# Select into Outfile bei MsSQL?



## Buba235 (18. Juni 2007)

Hallo Leute!


Ich arbeite im Moment an einer MsSQL Datenbank und muss mittels php die gewonnenen Daten (es ist ein langer Select, der eine View erzeugt) dann in ein CSV-File bringen. Jetzt ist aber das Problem, dass es so etwas wie "SELECT INTO OUTFILE..." bei MsSQL (meines Wissens nach) nicht gibt. Wie ist es aber dann möglich?
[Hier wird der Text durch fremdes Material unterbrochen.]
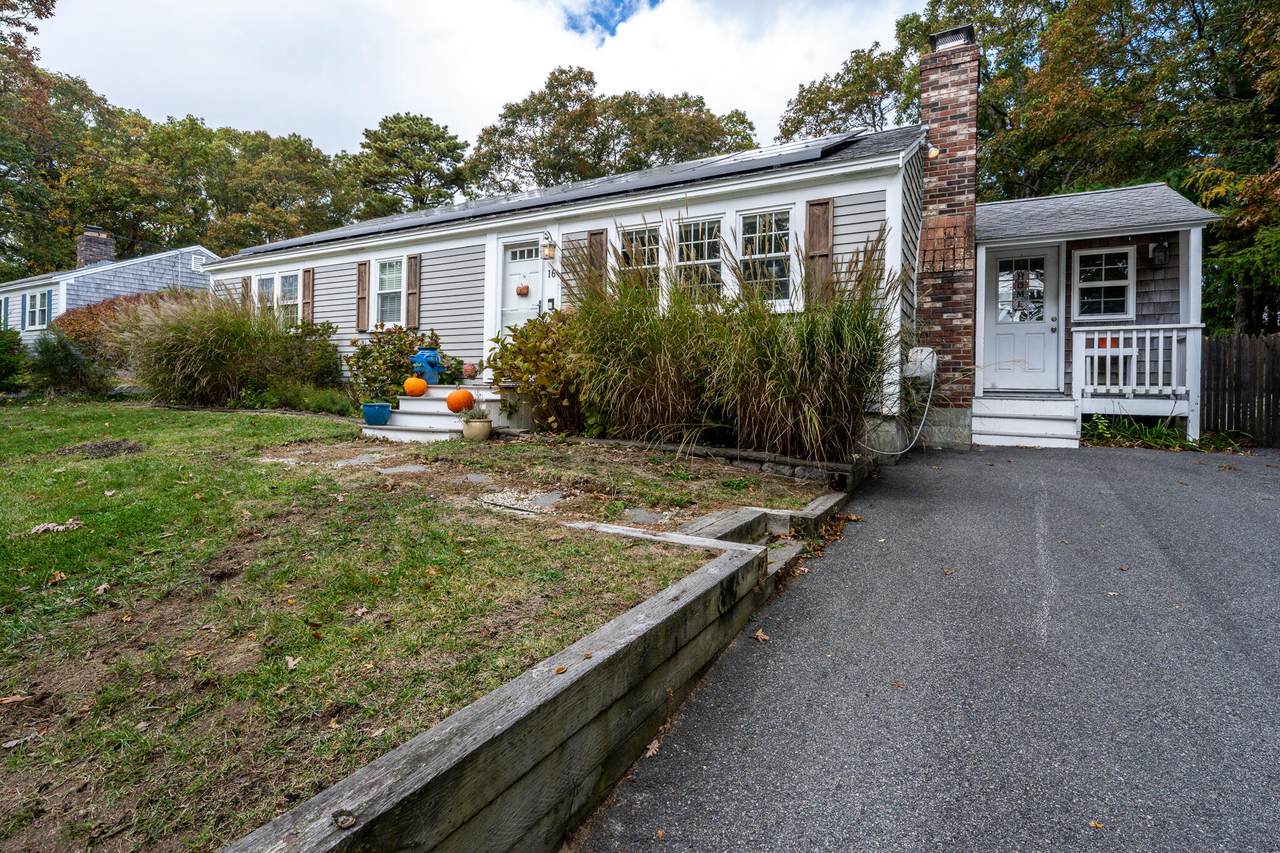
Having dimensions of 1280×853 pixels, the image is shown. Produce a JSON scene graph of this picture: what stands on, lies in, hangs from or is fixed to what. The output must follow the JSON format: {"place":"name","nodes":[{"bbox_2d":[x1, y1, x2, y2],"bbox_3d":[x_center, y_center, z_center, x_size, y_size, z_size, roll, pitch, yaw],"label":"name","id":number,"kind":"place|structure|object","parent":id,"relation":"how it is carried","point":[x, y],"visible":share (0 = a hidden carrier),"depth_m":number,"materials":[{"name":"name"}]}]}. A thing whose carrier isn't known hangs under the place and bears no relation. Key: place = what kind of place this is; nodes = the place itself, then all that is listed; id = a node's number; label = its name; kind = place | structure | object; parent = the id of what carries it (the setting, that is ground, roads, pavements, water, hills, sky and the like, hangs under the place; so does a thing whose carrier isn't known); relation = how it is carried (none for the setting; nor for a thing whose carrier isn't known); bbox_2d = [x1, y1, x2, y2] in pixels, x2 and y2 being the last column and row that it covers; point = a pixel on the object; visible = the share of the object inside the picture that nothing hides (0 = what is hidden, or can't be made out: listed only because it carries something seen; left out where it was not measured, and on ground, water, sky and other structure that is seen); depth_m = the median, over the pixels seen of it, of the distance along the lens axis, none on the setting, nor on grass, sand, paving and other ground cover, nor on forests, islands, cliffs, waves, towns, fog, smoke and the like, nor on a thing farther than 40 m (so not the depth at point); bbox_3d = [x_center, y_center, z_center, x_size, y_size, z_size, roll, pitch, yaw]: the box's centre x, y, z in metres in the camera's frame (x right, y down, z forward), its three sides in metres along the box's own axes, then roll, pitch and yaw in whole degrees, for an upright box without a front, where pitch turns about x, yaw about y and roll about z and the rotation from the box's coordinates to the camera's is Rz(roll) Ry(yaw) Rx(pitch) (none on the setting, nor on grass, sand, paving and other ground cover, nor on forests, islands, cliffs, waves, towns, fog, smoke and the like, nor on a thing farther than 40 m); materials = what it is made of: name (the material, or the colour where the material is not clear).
{"place":"outdoors","nodes":[
{"label":"outdoors","id":0,"kind":"place"},
{"bbox_2d":[0,240,217,347],"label":"neighboring house","id":1,"kind":"structure","parent":0,"point":[11,287],"depth_m":20.05,"materials":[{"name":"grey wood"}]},
{"bbox_2d":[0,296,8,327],"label":"window","id":2,"kind":"structure","parent":1,"relation":"in","point":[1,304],"depth_m":18.42,"materials":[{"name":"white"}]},
{"bbox_2d":[24,289,50,330],"bbox_3d":[-18.441,-3.626,18.483,1.473,1.363,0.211,2,3,31],"label":"window","id":3,"kind":"structure","parent":1,"relation":"in","point":[33,309],"depth_m":18.57,"materials":[{"name":"glass"}]},
{"bbox_2d":[76,226,114,266],"bbox_3d":[-20.391,-6.112,22.608,1.004,2.214,0.863,2,3,31],"label":"chimney","id":4,"kind":"object","parent":1,"relation":"on","point":[81,247],"visible":0.67,"depth_m":22.28,"materials":[{"name":"brick"}]},
{"bbox_2d":[0,395,840,852],"label":"lawn","id":5,"kind":"structure","parent":0,"point":[46,540],"materials":[{"name":"green plant"}]},
{"bbox_2d":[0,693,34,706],"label":"fallen leaf","id":6,"kind":"object","parent":5,"relation":"on","point":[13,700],"visible":0.98,"depth_m":2.35,"materials":[{"name":"brown"}]},
{"bbox_2d":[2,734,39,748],"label":"fallen leaf","id":7,"kind":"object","parent":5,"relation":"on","point":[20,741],"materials":[{"name":"brown plant"}]},
{"bbox_2d":[31,518,82,534],"bbox_3d":[-3.820,0.648,3.964,0.307,0.063,0.299,2,3,31],"label":"dry leaf","id":8,"kind":"object","parent":5,"relation":"on","point":[51,525],"visible":0.91,"depth_m":3.92,"materials":[{"name":"beige plant"}]},
{"bbox_2d":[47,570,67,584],"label":"fallen leaf","id":9,"kind":"object","parent":5,"relation":"on","point":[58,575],"visible":0.93,"depth_m":3.35,"materials":[{"name":"brown plant"}]},
{"bbox_2d":[24,331,108,397],"bbox_3d":[-11.030,-1.145,11.556,1.674,1.402,1.545,2,3,31],"label":"shrub","id":10,"kind":"object","parent":5,"relation":"on","point":[61,364],"visible":0.93,"depth_m":11.29,"materials":[{"name":"green plant"}]},
{"bbox_2d":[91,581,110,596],"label":"fallen leaf","id":11,"kind":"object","parent":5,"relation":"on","point":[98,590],"visible":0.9,"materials":[{"name":"beige plant"}]},
{"bbox_2d":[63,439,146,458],"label":"dirt patch","id":12,"kind":"object","parent":5,"relation":"on","point":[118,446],"visible":0.88,"depth_m":6.03,"materials":[{"name":"brown soil"}]},
{"bbox_2d":[114,289,332,408],"label":"ornamental grass","id":13,"kind":"structure","parent":5,"relation":"on","point":[179,361],"materials":[{"name":"green plant"}]},
{"bbox_2d":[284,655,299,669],"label":"fallen leaf","id":14,"kind":"object","parent":5,"relation":"on","point":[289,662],"visible":0.95,"depth_m":2.60,"materials":[{"name":"brown plant"}]},
{"bbox_2d":[255,381,352,415],"bbox_3d":[-5.207,-0.379,9.503,1.624,0.587,1.394,2,3,31],"label":"shrub","id":15,"kind":"object","parent":5,"relation":"on","point":[316,399],"visible":0.79,"depth_m":9.24,"materials":[{"name":"green plant"}]},
{"bbox_2d":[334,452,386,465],"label":"stepping stone","id":16,"kind":"object","parent":5,"relation":"in","point":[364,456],"visible":0.88,"depth_m":6.03,"materials":[{"name":"grey stone"}]},
{"bbox_2d":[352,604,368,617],"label":"fallen leaf","id":17,"kind":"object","parent":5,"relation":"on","point":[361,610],"visible":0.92,"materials":[{"name":"brown plant"}]},
{"bbox_2d":[347,326,440,401],"bbox_3d":[-4.015,-0.899,10.040,1.622,1.425,1.492,2,3,31],"label":"shrub","id":18,"kind":"object","parent":5,"relation":"on","point":[364,354],"visible":0.76,"depth_m":9.74,"materials":[{"name":"green plant"}]},
{"bbox_2d":[375,463,428,474],"bbox_3d":[-2.282,0.428,5.787,0.514,0.066,0.408,2,3,31],"label":"stepping stone","id":19,"kind":"object","parent":5,"relation":"in","point":[417,468],"visible":0.92,"depth_m":5.73,"materials":[{"name":"grey stone"}]},
{"bbox_2d":[358,384,497,441],"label":"front steps","id":20,"kind":"structure","parent":5,"relation":"on","point":[439,409],"depth_m":8.54,"materials":[{"name":"white wood"}]},
{"bbox_2d":[361,402,392,425],"bbox_3d":[-3.612,-0.167,8.333,0.410,0.267,0.400,2,3,31],"label":"blue pot","id":21,"kind":"object","parent":20,"relation":"on","point":[387,409],"visible":0.98,"depth_m":8.17,"materials":[{"name":"blue ceramic"}]},
{"bbox_2d":[402,375,427,396],"bbox_3d":[-3.376,-0.599,9.056,0.359,0.315,0.369,0,3,-1],"label":"pumpkin","id":22,"kind":"object","parent":20,"relation":"on","point":[419,386],"visible":0.98,"depth_m":8.95,"materials":[{"name":"orange"}]},
{"bbox_2d":[411,347,443,386],"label":"pot","id":23,"kind":"object","parent":20,"relation":"on","point":[419,366],"visible":0.87,"depth_m":9.63,"materials":[{"name":"blue"}]},
{"bbox_2d":[445,387,474,412],"bbox_3d":[-2.474,-0.367,8.284,0.396,0.343,0.406,0,3,-7],"label":"pumpkin","id":24,"kind":"object","parent":20,"relation":"on","point":[459,401],"visible":0.98,"depth_m":8.17,"materials":[{"name":"orange"}]},
{"bbox_2d":[461,361,477,379],"bbox_3d":[-2.831,-0.921,10.016,0.274,0.292,0.272,2,3,31],"label":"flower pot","id":25,"kind":"object","parent":20,"relation":"on","point":[469,371],"visible":0.98,"depth_m":9.92,"materials":[{"name":"ceramic"}]},
{"bbox_2d":[461,415,491,441],"bbox_3d":[-2.043,0.040,7.561,0.365,0.270,0.359,2,3,31],"label":"flower pot","id":26,"kind":"object","parent":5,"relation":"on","point":[484,431],"visible":0.91,"depth_m":7.41,"materials":[{"name":"beige ceramic"}]},
{"bbox_2d":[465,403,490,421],"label":"potted plant","id":27,"kind":"object","parent":26,"relation":"in","point":[474,414],"visible":0.8,"depth_m":7.31,"materials":[{"name":"green plant"}]},
{"bbox_2d":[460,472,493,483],"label":"stepping stone","id":28,"kind":"object","parent":5,"relation":"in","point":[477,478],"visible":0.96,"depth_m":5.44,"materials":[{"name":"grey stone"}]},
{"bbox_2d":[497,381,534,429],"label":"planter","id":29,"kind":"object","parent":5,"relation":"on","point":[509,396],"visible":0.75,"depth_m":8.05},
{"bbox_2d":[487,306,590,434],"bbox_3d":[-1.048,-0.669,7.798,1.839,1.681,1.634,2,3,31],"label":"shrub","id":30,"kind":"object","parent":5,"relation":"on","point":[527,369],"visible":0.74,"depth_m":7.42,"materials":[{"name":"green plant"}]},
{"bbox_2d":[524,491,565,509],"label":"stepping stone","id":31,"kind":"object","parent":5,"relation":"in","point":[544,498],"visible":0.87,"depth_m":4.73,"materials":[{"name":"grey stone"}]},
{"bbox_2d":[623,508,670,524],"bbox_3d":[0.040,0.685,4.467,0.401,0.061,0.315,2,3,31],"label":"stepping stone","id":32,"kind":"object","parent":5,"relation":"in","point":[645,518],"visible":0.89,"depth_m":4.43,"materials":[{"name":"grey stone"}]},
{"bbox_2d":[564,433,869,486],"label":"stone edging","id":33,"kind":"structure","parent":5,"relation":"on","point":[725,451],"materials":[{"name":"grey stone"}]},
{"bbox_2d":[561,226,898,460],"label":"ornamental grass","id":34,"kind":"structure","parent":5,"relation":"on","point":[792,379],"materials":[{"name":"green plant"}]},
{"bbox_2d":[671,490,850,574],"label":"step","id":35,"kind":"structure","parent":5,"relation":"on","point":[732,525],"depth_m":4.16,"materials":[{"name":"grey wood"}]},
{"bbox_2d":[28,0,925,160],"label":"sky","id":36,"kind":"structure","parent":0,"point":[209,108],"materials":[{"name":"white"}]},
{"bbox_2d":[221,488,852,852],"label":"retaining wall","id":37,"kind":"structure","parent":0,"point":[700,580],"depth_m":1.81,"materials":[{"name":"grey wood"}]},
{"bbox_2d":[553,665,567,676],"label":"fallen leaf","id":38,"kind":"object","parent":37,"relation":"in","point":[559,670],"visible":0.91,"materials":[{"name":"brown plant"}]},
{"bbox_2d":[204,105,956,455],"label":"house","id":39,"kind":"structure","parent":0,"point":[334,307],"depth_m":8.67,"materials":[{"name":"paint"}]},
{"bbox_2d":[241,277,250,309],"bbox_3d":[-8.446,-2.661,12.948,0.381,1.029,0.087,2,3,31],"label":"shutter","id":40,"kind":"object","parent":39,"relation":"attached to","point":[246,284],"visible":0.4,"depth_m":12.86,"materials":[{"name":"brown wood"}]},
{"bbox_2d":[257,273,275,314],"bbox_3d":[-7.674,-2.562,12.518,0.900,1.276,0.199,2,3,31],"label":"window","id":41,"kind":"structure","parent":39,"relation":"in","point":[266,282],"depth_m":12.60,"materials":[{"name":"white"}]},
{"bbox_2d":[277,270,300,326],"bbox_3d":[-7.096,-2.550,12.317,1.095,1.353,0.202,2,3,31],"label":"window","id":42,"kind":"structure","parent":39,"relation":"in","point":[291,302],"depth_m":12.45,"materials":[{"name":"white glass"}]},
{"bbox_2d":[301,268,313,327],"bbox_3d":[-6.605,-2.530,11.990,0.401,1.179,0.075,2,3,31],"label":"shutter","id":43,"kind":"object","parent":39,"relation":"attached to","point":[306,287],"visible":0.84,"depth_m":11.93,"materials":[{"name":"brown wood"}]},
{"bbox_2d":[355,262,368,332],"bbox_3d":[-5.231,-2.465,11.370,0.360,1.175,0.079,2,3,31],"label":"shutter","id":44,"kind":"object","parent":39,"relation":"attached to","point":[361,289],"visible":0.96,"depth_m":11.31,"materials":[{"name":"brown wood"}]},
{"bbox_2d":[374,257,404,327],"bbox_3d":[-4.411,-2.422,10.850,1.003,1.421,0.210,2,3,31],"label":"window","id":45,"kind":"structure","parent":39,"relation":"in","point":[384,277],"depth_m":10.99,"materials":[{"name":"white glass"}]},
{"bbox_2d":[404,254,419,330],"bbox_3d":[-4.057,-2.412,10.744,0.359,1.215,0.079,2,3,31],"label":"shutter","id":46,"kind":"object","parent":39,"relation":"attached to","point":[412,304],"visible":0.95,"depth_m":10.69,"materials":[{"name":"brown wood"}]},
{"bbox_2d":[500,238,542,332],"bbox_3d":[-1.797,-1.736,9.548,1.038,2.225,0.149,2,3,31],"label":"front door","id":47,"kind":"structure","parent":39,"relation":"in","point":[537,297],"depth_m":9.54,"materials":[{"name":"white paint"}]},
{"bbox_2d":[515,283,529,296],"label":"door decoration","id":48,"kind":"object","parent":47,"relation":"hanging from","point":[519,292],"visible":0.96,"depth_m":9.58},
{"bbox_2d":[230,132,862,256],"bbox_3d":[-2.374,-3.737,11.104,11.115,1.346,4.090,2,3,31],"label":"solar panel","id":49,"kind":"object","parent":39,"relation":"on","point":[341,232],"visible":0.4,"depth_m":9.31,"materials":[{"name":"black glass"}]},
{"bbox_2d":[542,234,556,260],"bbox_3d":[-1.380,-2.730,9.224,0.185,0.383,0.281,2,3,31],"label":"wall lamp","id":50,"kind":"object","parent":39,"relation":"attached to","point":[549,249],"visible":0.97,"depth_m":9.15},
{"bbox_2d":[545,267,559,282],"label":"house number","id":51,"kind":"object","parent":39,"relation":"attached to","point":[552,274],"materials":[{"name":"black metal"}]},
{"bbox_2d":[587,228,606,294],"bbox_3d":[-0.638,-2.319,8.824,0.366,1.203,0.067,2,3,31],"label":"shutter","id":52,"kind":"object","parent":39,"relation":"attached to","point":[594,235],"visible":0.55,"depth_m":8.78,"materials":[{"name":"brown wood"}]},
{"bbox_2d":[618,224,662,297],"bbox_3d":[0.032,-2.211,8.511,0.872,1.342,0.156,2,3,31],"label":"window","id":53,"kind":"structure","parent":39,"relation":"in","point":[642,237],"depth_m":8.51,"materials":[{"name":"glass"}]},
{"bbox_2d":[674,216,722,302],"bbox_3d":[0.728,-2.203,8.234,1.056,1.340,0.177,2,3,31],"label":"window","id":54,"kind":"structure","parent":39,"relation":"in","point":[700,225],"depth_m":8.22,"materials":[{"name":"glass"}]},
{"bbox_2d":[736,207,792,302],"bbox_3d":[1.588,-2.171,7.751,0.954,1.374,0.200,2,3,31],"label":"window","id":55,"kind":"structure","parent":39,"relation":"in","point":[752,220],"depth_m":7.77,"materials":[{"name":"white glass"}]},
{"bbox_2d":[804,198,832,303],"bbox_3d":[2.200,-2.125,7.450,0.440,1.326,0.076,2,3,31],"label":"shutter","id":56,"kind":"object","parent":39,"relation":"attached to","point":[817,252],"visible":0.76,"depth_m":7.42,"materials":[{"name":"brown wood"}]},
{"bbox_2d":[904,346,936,381],"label":"hose reel","id":57,"kind":"object","parent":39,"relation":"attached to","point":[923,354],"visible":0.85,"depth_m":7.92,"materials":[{"name":"white"}]},
{"bbox_2d":[860,351,936,454],"bbox_3d":[3.306,-0.297,7.811,1.025,1.317,0.615,0,3,-17],"label":"hose","id":58,"kind":"object","parent":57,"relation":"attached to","point":[925,414],"visible":0.93,"depth_m":7.81,"materials":[{"name":"white plastic"}]},
{"bbox_2d":[915,22,979,433],"bbox_3d":[4.395,-2.698,8.646,0.765,5.284,0.691,2,3,31],"label":"brick chimney","id":59,"kind":"object","parent":39,"relation":"attached to","point":[953,152],"visible":0.89,"depth_m":8.39,"materials":[{"name":"red brick"}]},
{"bbox_2d":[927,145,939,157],"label":"lamp","id":60,"kind":"object","parent":59,"relation":"attached to","point":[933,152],"visible":0.89,"depth_m":8.08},
{"bbox_2d":[928,24,974,52],"bbox_3d":[4.392,-5.360,8.608,0.566,0.306,0.534,2,3,31],"label":"chimney cap","id":61,"kind":"object","parent":59,"relation":"on","point":[960,38],"visible":0.65,"depth_m":8.40,"materials":[{"name":"black metal"}]},
{"bbox_2d":[578,441,1279,852],"label":"driveway","id":62,"kind":"structure","parent":0,"point":[767,675],"materials":[{"name":"grey asphalt"}]},
{"bbox_2d":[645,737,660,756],"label":"fallen leaf","id":63,"kind":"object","parent":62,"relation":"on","point":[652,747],"visible":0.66,"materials":[{"name":"brown plant"}]},
{"bbox_2d":[752,628,769,642],"bbox_3d":[0.589,1.029,2.997,0.098,0.043,0.124,0,3,-1],"label":"fallen leaf","id":64,"kind":"object","parent":62,"relation":"on","point":[762,637],"visible":0.87,"depth_m":2.98,"materials":[{"name":"brown plant"}]},
{"bbox_2d":[973,394,1082,448],"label":"porch steps","id":65,"kind":"structure","parent":62,"relation":"on","point":[1003,431],"depth_m":8.25,"materials":[{"name":"white wood"}]},
{"bbox_2d":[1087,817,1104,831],"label":"fallen leaf","id":66,"kind":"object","parent":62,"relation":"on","point":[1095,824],"visible":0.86,"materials":[{"name":"plant"}]},
{"bbox_2d":[968,181,1220,447],"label":"porch","id":67,"kind":"structure","parent":0,"point":[978,421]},
{"bbox_2d":[986,249,1057,390],"bbox_3d":[5.677,-1.524,9.092,1.032,2.112,0.137,2,3,31],"label":"white door","id":68,"kind":"structure","parent":67,"relation":"in","point":[1003,336],"depth_m":9.02,"materials":[{"name":"white paint"}]},
{"bbox_2d":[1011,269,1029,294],"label":"sign","id":69,"kind":"object","parent":68,"relation":"hanging from","point":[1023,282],"visible":0.97,"depth_m":9.07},
{"bbox_2d":[1074,246,1133,319],"bbox_3d":[6.866,-2.137,8.973,0.783,1.201,0.151,2,3,31],"label":"window","id":70,"kind":"structure","parent":67,"relation":"in","point":[1103,267],"depth_m":8.97,"materials":[{"name":"white glass"}]},
{"bbox_2d":[1084,336,1136,389],"bbox_3d":[6.752,-0.874,8.778,0.641,0.824,0.526,2,3,31],"label":"porch chair","id":71,"kind":"object","parent":67,"relation":"in","point":[1100,344],"visible":0.63,"depth_m":8.66,"materials":[{"name":"white"}]},
{"bbox_2d":[1075,324,1200,426],"bbox_3d":[6.969,-0.830,8.494,1.238,1.283,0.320,2,3,31],"label":"porch railing","id":72,"kind":"object","parent":67,"relation":"attached to","point":[1173,334],"visible":0.84,"depth_m":8.41,"materials":[{"name":"white wood"}]},
{"bbox_2d":[1149,239,1169,267],"bbox_3d":[7.350,-2.447,8.575,0.209,0.389,0.227,2,3,31],"label":"wall lamp","id":73,"kind":"object","parent":67,"relation":"attached to","point":[1158,249],"visible":0.97,"depth_m":8.52,"materials":[{"name":"black metal"}]},
{"label":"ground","id":74,"kind":"structure","parent":0},
{"bbox_2d":[0,325,28,390],"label":"shrub","id":75,"kind":"object","parent":74,"relation":"on","point":[1,346],"visible":0.98,"depth_m":12.08,"materials":[{"name":"green plant"}]},
{"bbox_2d":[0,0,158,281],"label":"tree","id":76,"kind":"object","parent":74,"relation":"on","point":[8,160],"visible":0.77,"depth_m":25.90,"materials":[{"name":"green plant"}]},
{"bbox_2d":[52,289,194,362],"bbox_3d":[-11.978,-2.097,14.690,3.376,2.189,3.073,2,3,31],"label":"shrub","id":77,"kind":"object","parent":74,"relation":"on","point":[111,302],"visible":0.33,"depth_m":13.68,"materials":[{"name":"plant"}]},
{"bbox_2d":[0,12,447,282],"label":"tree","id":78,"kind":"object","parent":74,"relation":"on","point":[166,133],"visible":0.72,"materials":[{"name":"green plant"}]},
{"bbox_2d":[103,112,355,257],"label":"tree","id":79,"kind":"object","parent":74,"relation":"on","point":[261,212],"visible":0.69,"depth_m":31.31,"materials":[{"name":"green plant"}]},
{"bbox_2d":[260,320,342,393],"bbox_3d":[-6.063,-1.112,10.803,1.723,1.532,1.490,2,3,31],"label":"shrub","id":80,"kind":"object","parent":74,"relation":"on","point":[321,374],"visible":0.8,"depth_m":10.48,"materials":[{"name":"green plant"}]},
{"bbox_2d":[349,112,471,217],"bbox_3d":[-13.542,-10.642,36.492,8.611,15.082,8.353,2,3,31],"label":"tree","id":81,"kind":"object","parent":74,"relation":"on","point":[437,138],"visible":0.75,"depth_m":34.29,"materials":[{"name":"green plant"}]},
{"bbox_2d":[467,69,761,194],"bbox_3d":[-1.342,-10.185,34.416,15.287,16.022,13.710,2,3,31],"label":"tree","id":82,"kind":"object","parent":74,"relation":"on","point":[622,133],"visible":0.62,"depth_m":30.02,"materials":[{"name":"plant"}]},
{"bbox_2d":[774,39,916,141],"bbox_3d":[9.643,-8.714,25.466,9.031,13.013,8.758,2,3,31],"label":"tree","id":83,"kind":"object","parent":74,"relation":"on","point":[787,120],"visible":0.44,"depth_m":23.67,"materials":[{"name":"green plant"}]},
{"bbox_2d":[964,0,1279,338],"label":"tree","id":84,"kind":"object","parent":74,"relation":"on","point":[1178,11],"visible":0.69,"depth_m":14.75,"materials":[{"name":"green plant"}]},
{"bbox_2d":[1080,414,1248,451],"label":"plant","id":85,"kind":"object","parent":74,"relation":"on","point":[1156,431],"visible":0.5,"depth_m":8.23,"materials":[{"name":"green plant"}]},
{"bbox_2d":[1202,332,1279,445],"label":"wooden fence","id":86,"kind":"object","parent":74,"relation":"on","point":[1213,351],"visible":0.75,"depth_m":8.89,"materials":[{"name":"brown wood"}]}
]}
Wenn mir da jemand weiterhelfen kann, wäre ich sehr froh!


Gruß
Buba


----------



## Nico Graichen (18. Juni 2007)

Hi

Google weiß da wie immer weiter 
Das hier sollte dir weiter helfen


----------



## max_asp (19. Juni 2007)

Dafür gibt es ein Dientprogramm:

bcp {[[database_name.][owner].]{table_name | view_name} | "query"}
    {in | out | queryout | format} data_file
    [-mmax_errors] [-fformat_file] [-x] [-eerr_file]
    [-Ffirst_row] [-Llast_row] [-bbatch_size]
    [-n] [-c] [-N] [-w] [-V (60 | 65 | 70 | 80)] [-6] 
    [-q] [-C { ACP | OEM | RAW | code_page } ] [-tfield_term] 
    [-rrow_term] [-iinput_file] [-ooutput_file] [-apacket_size]
    [-Sserver_name[\instance_name]] [-Ulogin_id] [-Ppassword]
    [-T] [-v] [-R] [-k] [-E] [-h"hint [,...n]"]

also etwa so:

bcp Databases.Owner.Table out Data.csv

plus die Parameter für Feldtrenner usw.


----------



## Buba235 (19. Juni 2007)

Hallo!


Danke für die Tipps mit bcp usw. Das Problem ist nur, dass ich das ganze unter PHP einbinden müsste. Leider scheint es aber nicht zu gehen. Wenn aber jemand weiß wie man so etwas macht, wäre es sehr nett es mir mitzuteilen.


Gruß
Buba


----------



## Nico Graichen (19. Juni 2007)

Hi

Im Link steht doch auch ein Beispiel dafür, wie das ganz als SQL-Batch ausschaut. Den musst du dann anstatt des einfachen Selects in Php ausführen.


----------